Stored entries from a collection
+===+
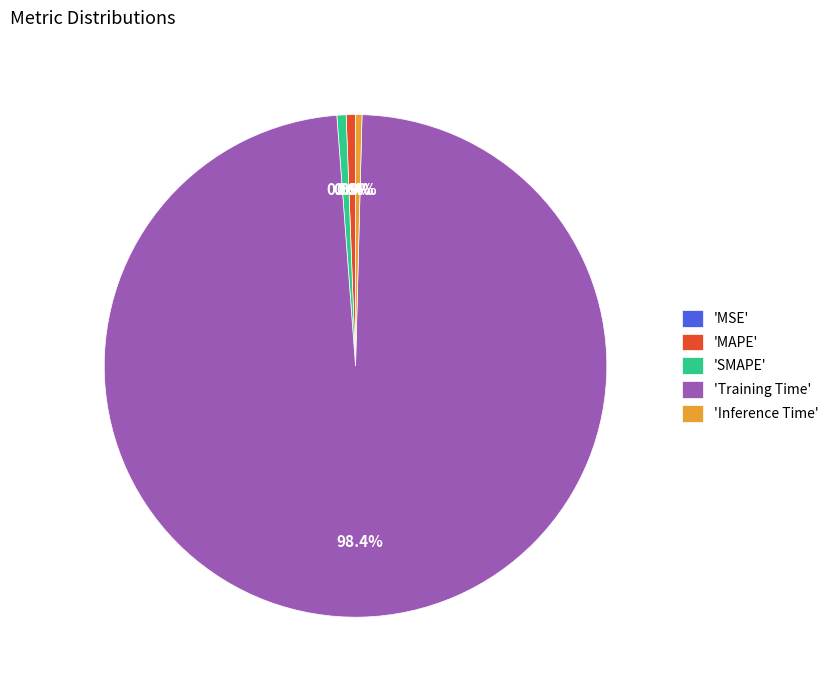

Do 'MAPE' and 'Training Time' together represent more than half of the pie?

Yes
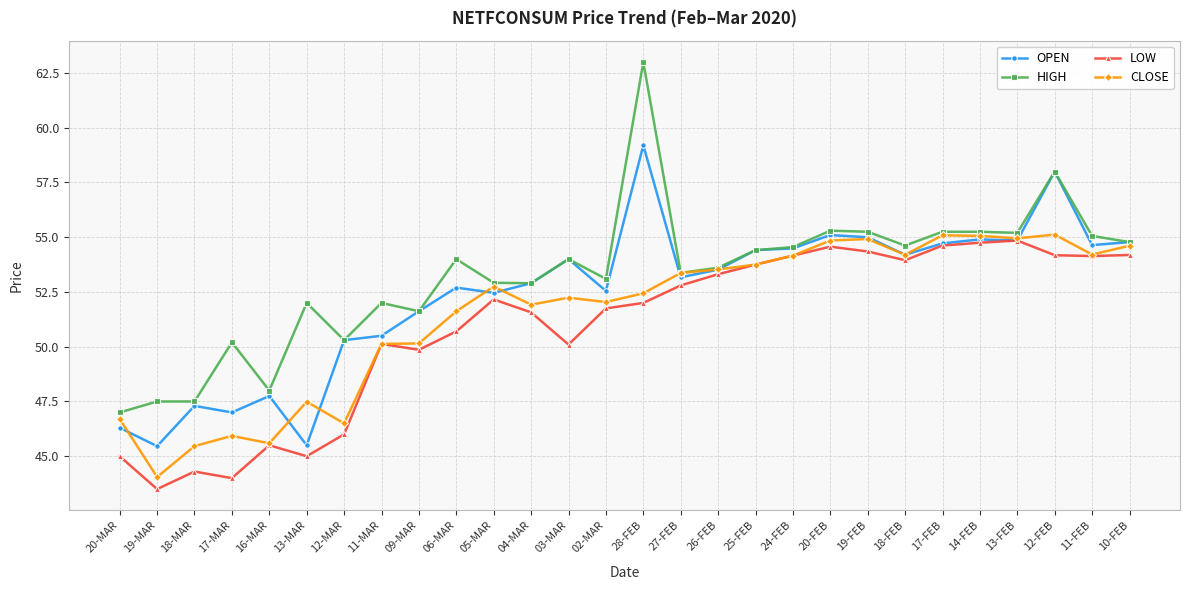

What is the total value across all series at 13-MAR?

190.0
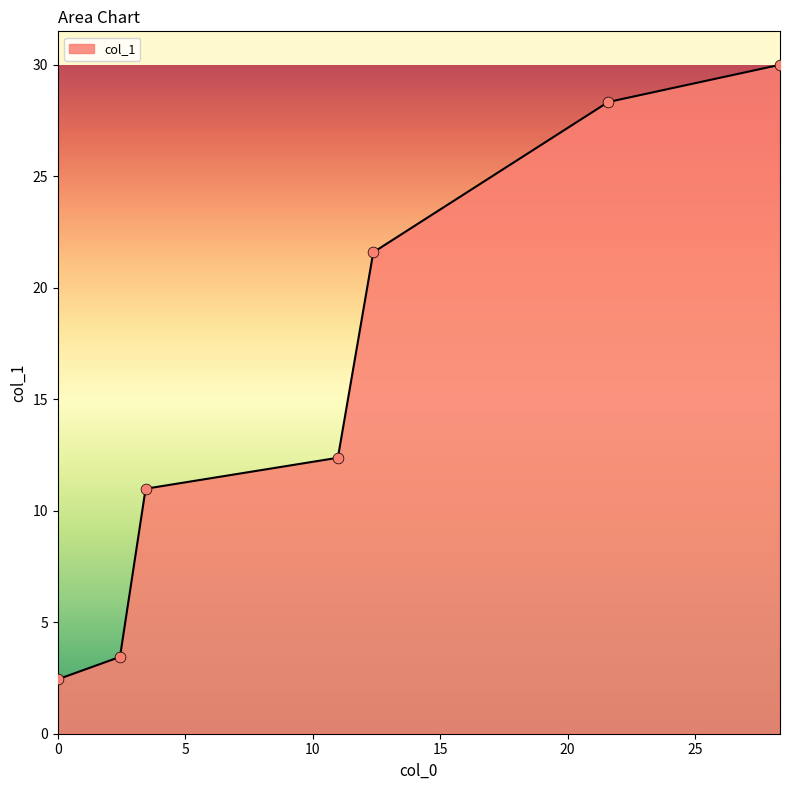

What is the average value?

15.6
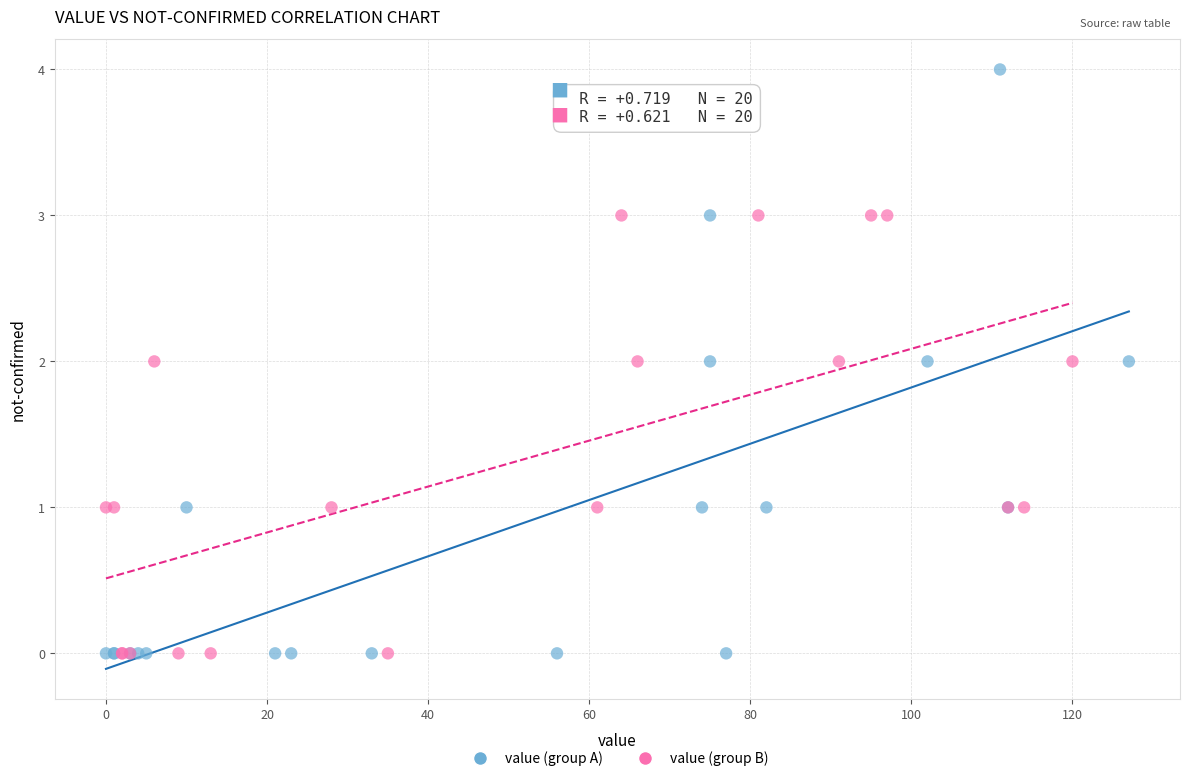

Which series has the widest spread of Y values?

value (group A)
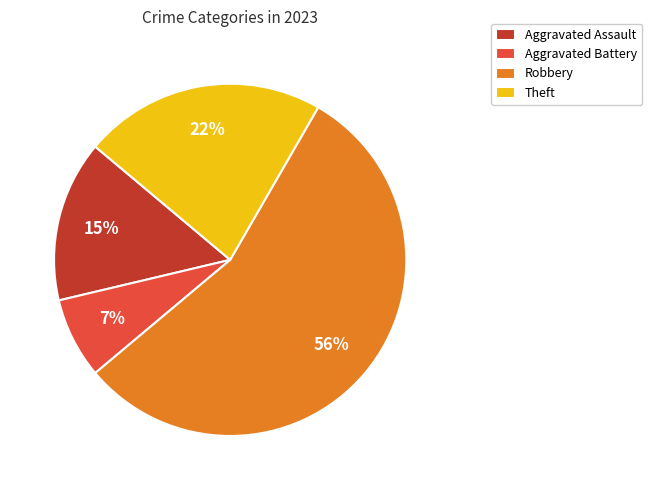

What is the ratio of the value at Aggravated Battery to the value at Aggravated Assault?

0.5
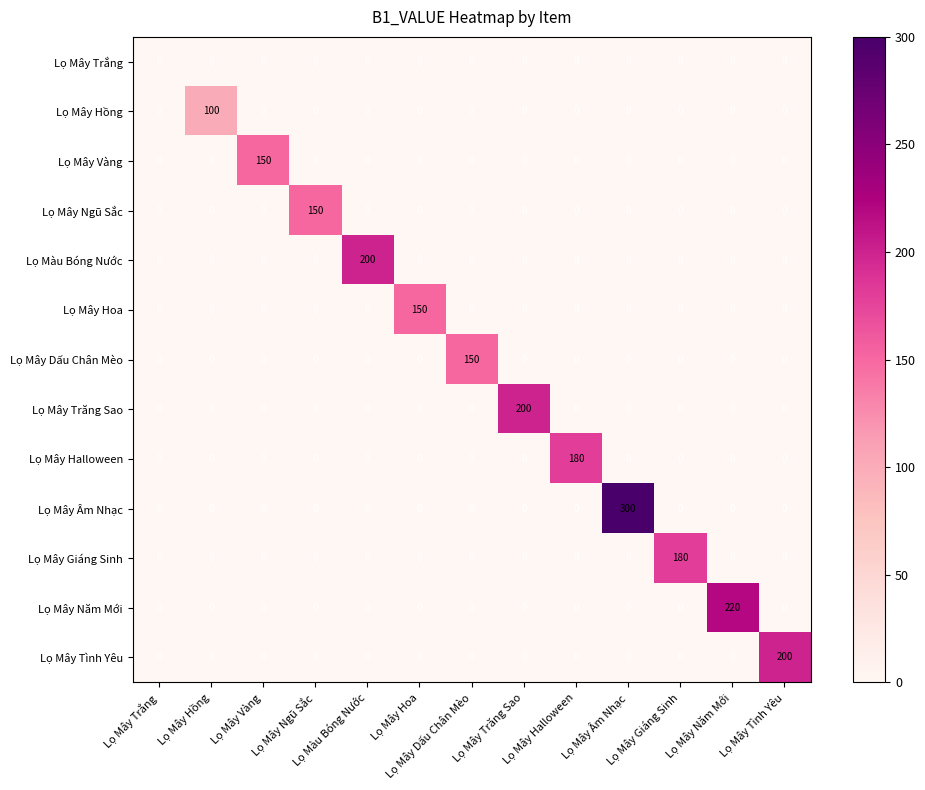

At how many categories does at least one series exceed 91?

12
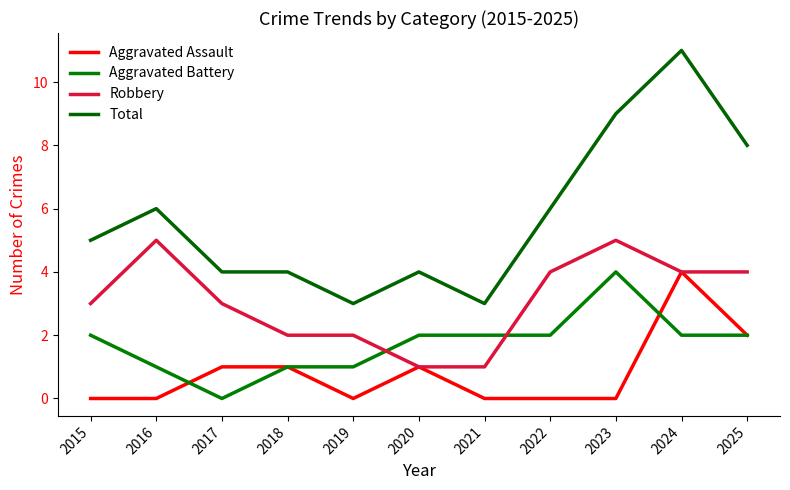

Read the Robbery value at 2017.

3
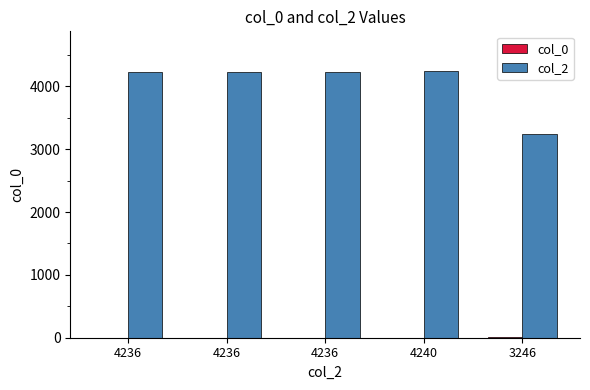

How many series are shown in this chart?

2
+===+
* **Work task**: Reproduce every entry above word for word, omitting the pictures.

* **Response for this exercise**:
Do 'MAPE' and 'Training Time' together represent more than half of the pie?

Yes

What is the total value across all series at 13-MAR?

190.0

What is the average value?

15.6

Which series has the widest spread of Y values?

value (group A)

What is the ratio of the value at Aggravated Battery to the value at Aggravated Assault?

0.5

At how many categories does at least one series exceed 91?

12

Read the Robbery value at 2017.

3

How many series are shown in this chart?

2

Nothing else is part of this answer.